The metaphor of body, mind, and soul is utilized to describe a completed human being. We’ve looked at how people use coaches to better the physical body, let’s look at the mind. In the past ten years, life coaches have been on the rise, helping people to create the life they have always desired and manage the challenges life brings. This type of coaching often emphasizes the mind and how one views situations. Mental health counselors are not called coaches, but their aim is to use their knowledge and experience to help, or ‘coach’, individuals to pursue and create better psychological health. For almost 10 years of my career I worked as a mental health counselor. The most significant learning from that decade was this: my role was to present options for clients to develop their own mental health, yet I could not make anyone change. The idea of, “You can lead a horse to water, but you can’t make it drink” is used by many sports, health, and other coaches describing their roles to provide opportunities for people, not force them to change.

Another type of mental coach today is a business coach. Using the same perspective, business coaches seek to help individuals grow in their knowledge and skills in business. Today, I work as a business coach where I come with an inquisitive mindset, seeking to walk alongside my clients in personal and professional discovery. I pose questions giving opportunities for self reflection on how my client approaches business and the problems they face, encouraging them to grow as a businessman or woman. The idea rests on the same foundation as a sports or life coach – give the client the opportunity to become a better version of themselves

Coaching of the soul has been around for millenia, though rarely called coaches. Pastors, rabbis, imans, and the like, walk alongside others to be a support on their spiritual journey. A few of my friends received graduate degrees in Spiritual Direction, with the desire to walk alongside people in the quest for spiritual growth. I can clearly see my spiritual growth was supported by mentors and key leaders in my church throughout my life. My spiritual faith would not be where it is today without their support.
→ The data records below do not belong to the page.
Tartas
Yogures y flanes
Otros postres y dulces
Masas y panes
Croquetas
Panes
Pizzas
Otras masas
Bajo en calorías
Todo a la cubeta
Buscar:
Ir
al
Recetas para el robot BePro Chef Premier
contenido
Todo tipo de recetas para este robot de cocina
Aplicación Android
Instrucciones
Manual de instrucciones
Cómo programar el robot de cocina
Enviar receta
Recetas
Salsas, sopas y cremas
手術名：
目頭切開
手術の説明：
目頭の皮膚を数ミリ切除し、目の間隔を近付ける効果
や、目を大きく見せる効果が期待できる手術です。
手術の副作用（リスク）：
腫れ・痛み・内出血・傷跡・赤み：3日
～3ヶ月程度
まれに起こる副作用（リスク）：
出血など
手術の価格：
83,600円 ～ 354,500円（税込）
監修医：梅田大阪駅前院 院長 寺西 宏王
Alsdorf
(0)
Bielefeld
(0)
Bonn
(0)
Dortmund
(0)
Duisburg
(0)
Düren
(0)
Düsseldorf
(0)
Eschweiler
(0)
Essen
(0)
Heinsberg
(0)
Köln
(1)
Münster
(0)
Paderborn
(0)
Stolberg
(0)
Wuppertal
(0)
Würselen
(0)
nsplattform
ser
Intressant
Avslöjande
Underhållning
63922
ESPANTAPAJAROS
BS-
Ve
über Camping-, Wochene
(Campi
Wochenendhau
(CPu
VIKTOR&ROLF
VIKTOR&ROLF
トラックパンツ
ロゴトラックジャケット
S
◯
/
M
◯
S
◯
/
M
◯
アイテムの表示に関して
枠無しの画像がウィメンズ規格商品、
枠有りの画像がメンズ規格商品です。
The American culture utilizes coaching in almost all areas of life to help people grow. Whether a golf backswing, a nutrition plan, how to handle conflict at work, or a spiritual journey, coaches help people grow into better versions of themselves. I’ve worked as a mental health counselor and business coach, while the entire time having therapists and business mentors walk with me along the way. I know I don’t have all the answers and often become biased towards my own ideas. Coaches have helped me see new perspectives, hone my skills, and grow into the person I am here and now. I will ask you the same question I am asking myself today. What area of your life could you use a coach to foster growth and health? Gaining help from others is not a sign of weakness. It is a sign of strength, admitting you are human, not knowing all the answers, and being eager to be supported by others on the journey into the best version of yourself.